Non bastava la decisione di Sky di trasferire gli uffici della Salaria lontani dal tmb per l’impossibilità di convivenza con un impianto pericoloso e tossico, il parere negativo di tutte le associazioni ambientaliste che si sono occupate del caso, un migliaio di articoli, reportage, denunce video che hanno quotidianamente raccontato il disastro di questi anni (persone che non potevano invitare nessuno a casa, che si svegliavano con i bruciori agli occhi e il mal di testa, che saltavano dal letto nel cuore della notte per la paura proprio di un incendio); non bastava l’incendio del 2015 molto simile a quello di ieri, non bastavano le decine di denunce da parte dei sindacati della mancanza di sicurezza dei lavoratori perché l’impianto lavorava spesso, quasi sempre «in rottura», con una fossa quasi sempre piena, con una manutenzione che ordinaria che non si riusciva a fare; non bastava un treno fermo in non bastavano i video dell’interno dell’impianto della montagna di rifiuti indifferenziati – una montagna da 3mila, alle volte 5mila tonnellate di immondizia; non bastavano i pareri dei tecnici che in questi anni in cento modi diversi hanno scritto e detto che è la coabitazione di un impianto del genere con un centro abitato è impossibile; non bastavano le interpellanze parlamentari, i cortei sotto la pioggia per le vie di Fidene, i lenzuoli stesi sui balconi delle case di Villa Spada «No tmb».

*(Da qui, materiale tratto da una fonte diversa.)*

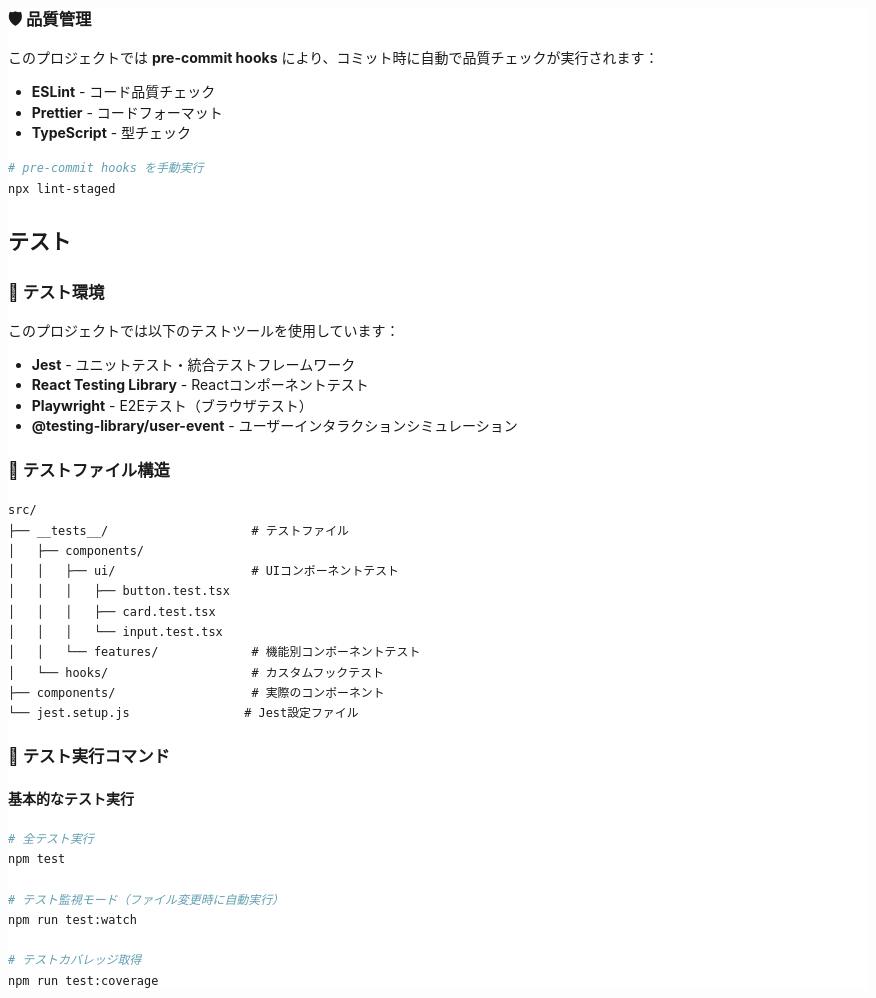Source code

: ### 🛡️ **品質管理**

このプロジェクトでは **pre-commit hooks** により、コミット時に自動で品質チェックが実行されます：

- **ESLint** - コード品質チェック
- **Prettier** - コードフォーマット
- **TypeScript** - 型チェック

```bash
# pre-commit hooks を手動実行
npx lint-staged
```

## テスト

### 🧪 **テスト環境**

このプロジェクトでは以下のテストツールを使用しています：

- **Jest** - ユニットテスト・統合テストフレームワーク
- **React Testing Library** - Reactコンポーネントテスト
- **Playwright** - E2Eテスト（ブラウザテスト）
- **@testing-library/user-event** - ユーザーインタラクションシミュレーション

### 📁 **テストファイル構造**

```
src/
├── __tests__/                    # テストファイル
│   ├── components/
│   │   ├── ui/                   # UIコンポーネントテスト
│   │   │   ├── button.test.tsx
│   │   │   ├── card.test.tsx
│   │   │   └── input.test.tsx
│   │   └── features/             # 機能別コンポーネントテスト
│   └── hooks/                    # カスタムフックテスト
├── components/                   # 実際のコンポーネント
└── jest.setup.js                # Jest設定ファイル
```

### 🚀 **テスト実行コマンド**

#### **基本的なテスト実行**

```bash
# 全テスト実行
npm test

# テスト監視モード（ファイル変更時に自動実行）
npm run test:watch

# テストカバレッジ取得
npm run test:coverage
```
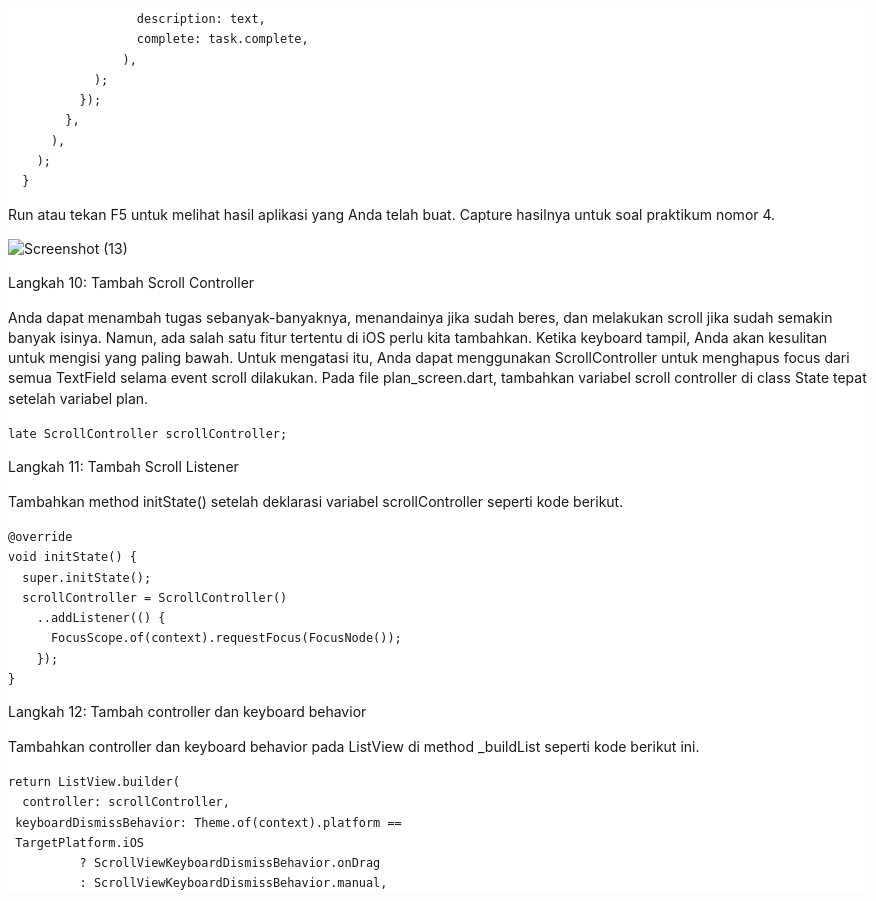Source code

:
 ```
                  description: text,
                  complete: task.complete,
                ),
            );
          });
        },
      ),
    );
  }
```

Run atau tekan F5 untuk melihat hasil aplikasi yang Anda telah buat. Capture hasilnya untuk soal praktikum nomor 4.

![Screenshot (13)](https://github.com/RIZKYANGKATA/flutter_application_1/assets/88949529/4f191751-fb22-4af0-bf88-cf58a3629976)

Langkah 10: Tambah Scroll Controller

Anda dapat menambah tugas sebanyak-banyaknya, menandainya jika sudah beres, dan melakukan scroll jika sudah semakin banyak isinya. Namun, ada salah satu fitur tertentu di iOS perlu kita tambahkan. Ketika keyboard tampil, Anda akan kesulitan untuk mengisi yang paling bawah. Untuk mengatasi itu, Anda dapat menggunakan ScrollController untuk menghapus focus dari semua TextField selama event scroll dilakukan. Pada file plan_screen.dart, tambahkan variabel scroll controller di class State tepat setelah variabel plan.

```
late ScrollController scrollController;
```

Langkah 11: Tambah Scroll Listener

Tambahkan method initState() setelah deklarasi variabel scrollController seperti kode berikut.

```
@override
void initState() {
  super.initState();
  scrollController = ScrollController()
    ..addListener(() {
      FocusScope.of(context).requestFocus(FocusNode());
    });
}
```

Langkah 12: Tambah controller dan keyboard behavior

Tambahkan controller dan keyboard behavior pada ListView di method _buildList seperti kode berikut ini.

```
return ListView.builder(
  controller: scrollController,
 keyboardDismissBehavior: Theme.of(context).platform ==
 TargetPlatform.iOS
          ? ScrollViewKeyboardDismissBehavior.onDrag
          : ScrollViewKeyboardDismissBehavior.manual,
```
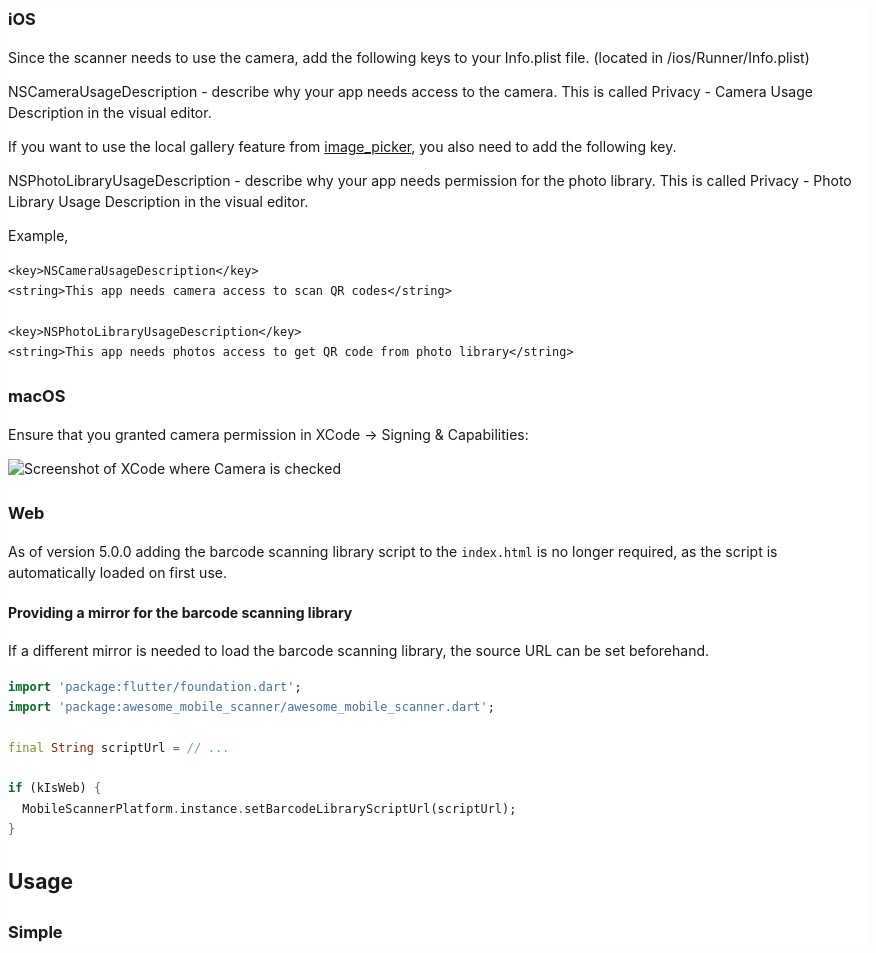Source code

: ### iOS


Since the scanner needs to use the camera, add the following keys to your Info.plist file. (located in <project root>/ios/Runner/Info.plist)

NSCameraUsageDescription - describe why your app needs access to the camera. This is called Privacy - Camera Usage Description in the visual editor.

If you want to use the local gallery feature from [image_picker](https://pub.dev/packages/image_picker), you also need to add the following key.

NSPhotoLibraryUsageDescription - describe why your app needs permission for the photo library. This is called Privacy - Photo Library Usage Description in the visual editor.

Example,
```
<key>NSCameraUsageDescription</key>
<string>This app needs camera access to scan QR codes</string>

<key>NSPhotoLibraryUsageDescription</key>
<string>This app needs photos access to get QR code from photo library</string>
```


### macOS
Ensure that you granted camera permission in XCode -> Signing & Capabilities:

<img width="696" alt="Screenshot of XCode where Camera is checked" src="https://user-images.githubusercontent.com/24459435/193464115-d76f81d0-6355-4cb2-8bee-538e413a3ad0.png">

### Web

As of version 5.0.0 adding the barcode scanning library script to the `index.html` is no longer required,
as the script is automatically loaded on first use.

#### Providing a mirror for the barcode scanning library

If a different mirror is needed to load the barcode scanning library,
the source URL can be set beforehand.

```dart
import 'package:flutter/foundation.dart';
import 'package:awesome_mobile_scanner/awesome_mobile_scanner.dart';

final String scriptUrl = // ...

if (kIsWeb) {
  MobileScannerPlatform.instance.setBarcodeLibraryScriptUrl(scriptUrl);
}
```

## Usage

### Simple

Non bastava l’allarme che avevamo lanciato che l’esasperazione portasse con sé il rischio di una degenerazione; non bastavano gli infopoint, i presidi, lo sciopero della Tari, i blocchi della Salaria, i volantini, i manifesti, la rabbia, la protesta, la denuncia, la contestazione, la risposta che punto su punto abbiamo dato ogni volta portando i dati, le evidenze; non bastavano i conati di vomito, i mal di testa, l’odore acre che ti resta in gola per giorni, i vestiti da cui la puzza di marcio non va via; non bastava il senso di sconfitta per i diritti negati, il furore per una battaglia ambientalista di cui oggi la politica non riesce a farsi carico.

Non bastavano le parole che in questi anni ho ascoltato, le persone che ho imparato a conoscere una a una, vittime di questa violenza sociali, anziane allettate, bambini che non possono invitare gli amici a casa, commercianti che decidono di chiudere l’attività; l’ira non di una cittadinanza fantasma, ma di persone in carne e ossa, con nomi e cognomi (Francesca, Sergio, Adriano, Maria Teresa, Claudia, Stefania, Marco, Stefano, Amelia…); non bastava il senso di responsabilità di tutti gli abitanti che in questi anni hanno creduto alle promesse di chiusura dell’impianto, nel 2014, a inizio 2015, a fine 2015, a inizio 2016, nel 2017, entro il 2018, ogni volta più delusi e rabbiosi per una politica sempre meno credibile persino nella difesa dei diritti elementari come quello a respirare.

E allora se non bastava tutto questo, adesso c’è un incendio, una nube tossica che è l’espressione plastica di un disastro che vi avevamo ripetuto ogni giorno, ogni mattina, ogni pomeriggio, ogni alba. Ci dispiace che solo ora comincerete a ascoltarci.